A new American Chemical Society (ACS) video provides a behind-the-scenes-look at the DayGlo Color Corp. factory, producer of the fluorescent paints that light up traffic cones, black light posters, hula-hoops and other products. The video, the latest episode of the award-winning Bytesize Science series from the world's largest scientific society, is at www.BytesizeScience.com.
Inside DayGlo opens with a brief history of the company, which has been designated as an ACS National Historic Chemical Landmark, and continues with an in-depth look inside its main production facility in Cleveland, Ohio. From huge, colorful vats of liquid plastic to microscopic particles of pigment, the video reveals the fascinating processes involved in making fluorescent paints.

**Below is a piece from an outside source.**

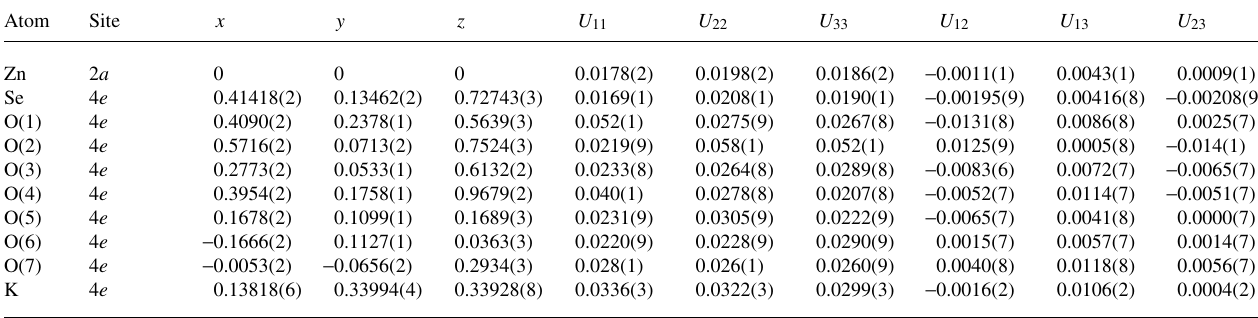
Table 12. Atomic coordinates and displacement parameters (in Å 2 )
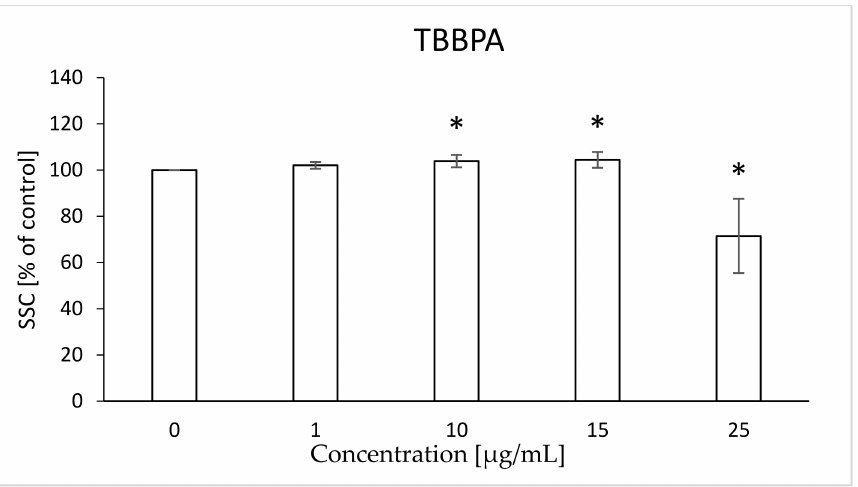
Figure 15. Changes in the SSC parameter in human control erythrocytes and the erythrocytes incubated with TBBPA at 1 to 25 µ g/mL for 48 h. (*) Significantly different from control ( p < 0.05).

Unlike traditional colors, fluorescent colors have a unique property: They absorb both visible and invisible forms of light like ultraviolet, producing intense colors that appear to glow, even in daylight. These eye-catching, vibrant colors have worked their way into product packaging, safety equipment, toys and countless other commercial products.
The American Chemical Society is a nonprofit organization chartered by the U.S. Congress. With more than 164,000 members, ACS is the world's largest scientific society and a global leader in providing access to chemistry-related research through its multiple databases, peer-reviewed journals and scientific conferences. Its main offices are in Washington, D.C., and Columbus, Ohio.